IT Seen Distrusting Remote Workers
Telecommuters are a growing bunch. By the year 2011, the number of worldwide remote workers is expected to surpass 46 million, according to Gartner.
Businesses aren't complaining--remote workers help companies improve efficiency and competitive advantage. But some new data should give CIOs and their colleagues a moment of pause.
A new study conducted for Cisco by InsightExpress, released Tuesday, finds that a majority of IT departments think their telecommuters are becoming more lax in their online existence. And remote workers themselves say as much.
Why? For starters, 60 percent of U.S. telecommuters (and 56 percent worldwide) think the Internet became safer in 2007 than in the previous year. And that led to some relaxing of the usual Web-based vigilance.
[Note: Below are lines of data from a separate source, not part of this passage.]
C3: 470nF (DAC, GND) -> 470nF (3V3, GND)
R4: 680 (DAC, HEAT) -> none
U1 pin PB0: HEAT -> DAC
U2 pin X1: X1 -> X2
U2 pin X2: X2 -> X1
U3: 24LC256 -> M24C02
For example, staggeringly high numbers of telecommuters worldwide said they open emails and attachments from unknown senders and use corporate resources for personal play, like online shopping and social networking.
Cisco says IT departments need to go beyond tech tactics to influence security protocols and encourage more education, training and awareness of outside threats. Not a bad idea, since the number of remote workers will continue to grow rapidly--but maybe not as much as the growth of internal and external network threats.
(This is the second black eye for telecommuting this year: last month, a Reuters story highlighted how the existence of telecommuting leaves many office-bound employees unhappy.)
I'm interested to hear from the telecommuters out there. Do you feel like your security concerns have waned?
And what about the IT executives? Are your telecommuters spurring security problems for your company?